MAC204, that recognizing AG-1, significantly negatively correlated with Denitrobacterium, Olsenella, Bacteroidales S24-7 group.2, Acetitomaculum, and Roseburia, while it had significant positive correlations with Lactobacillus, Sarcina, Roseburia, Ruminococcaceae NK4A214 group, Ruminococcaceae UCG-002, Ruminococcaceae UCG-005, and Selenomonas.
CCRC-M133, binding to AG-2, significantly negatively correlated with Denitrobacterium, Prevotella 7, Prevotellaceae UCG-001, Acetitomaculum, and Subdoligranulum, while it positively correlated with Ruminococcaceae UCG-002.
CCRC-M131, that binds to pectic backbone, had significant negative correlation with Denitrobacterium, Olsenella, Bacteroidales S24-7 group.2, Prevotellaceae UCG-001, Acetitomaculum, and Subdoligranulum, while it positively correlated with Lactobacillus, Anaerotruncus, and Ruminococcaceae UCG-002.
With respect to mAbs binding to AG-4, CCRC-M78 had significant negative correlation with Bifidobacterium, and Christensenellaceae R-7 group, whereas it significantly positively correlated with Prevotellaceae UCG-001. CCRC-M91 had significant negative correlation with Denitrobacterium, Olsenella, and Acetitomaculum, and CCRC-M91 and CCRC-M92 significantly positively correlated with Lactobacillus. JIM13 had significant negative correlation with Subdoligranulum.

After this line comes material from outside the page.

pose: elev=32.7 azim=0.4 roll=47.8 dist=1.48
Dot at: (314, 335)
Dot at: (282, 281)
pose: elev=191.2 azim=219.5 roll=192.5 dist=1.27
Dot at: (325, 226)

As for mAbs binding to RG-I/AG, they had significant negative correlation with Bacteroidales S24-7 group (CCRC-M32), Bacteroidales S24-7 group.2 (CCRC-M32 and M125), Lactobacillus (CCRC-M24), [Eubacterium] nodatum group (CCRC-M60), Acetitomaculum (CCRC-M42), Blautia (CCRC-M60), Coprococcus 3 (CCRC-M24), Ruminococcaceae NK4A214 group (CCRC-M32, M41, M44, and M60), Ruminococcaceae UCG-002 (CCRC-M44), Ruminococcaceae UCG-005 (CCRC-M32, M44, and M60) Subdoligranulum (CCRC-M 42), and Succiniclasticum (CCRC-M125). Significantly positively correlations were observed with Olsenella (CCRC-M44), Bacteroidales S24-7 group (CCRC-M128), Prevotella 7 (CCRC-M24 and M128), Prevotellaceae UCG-001 (CCRC-M 24 and M128), Prevotellaceae (CCRC-M128), Lactobacillus (CCRC-M42), Lachnospira (CCRC-M128), Ruminococcus 2 (CCRC-M128), Subdoligranulum (CCRC-M128), and Succinivibrio (CCRC-M128).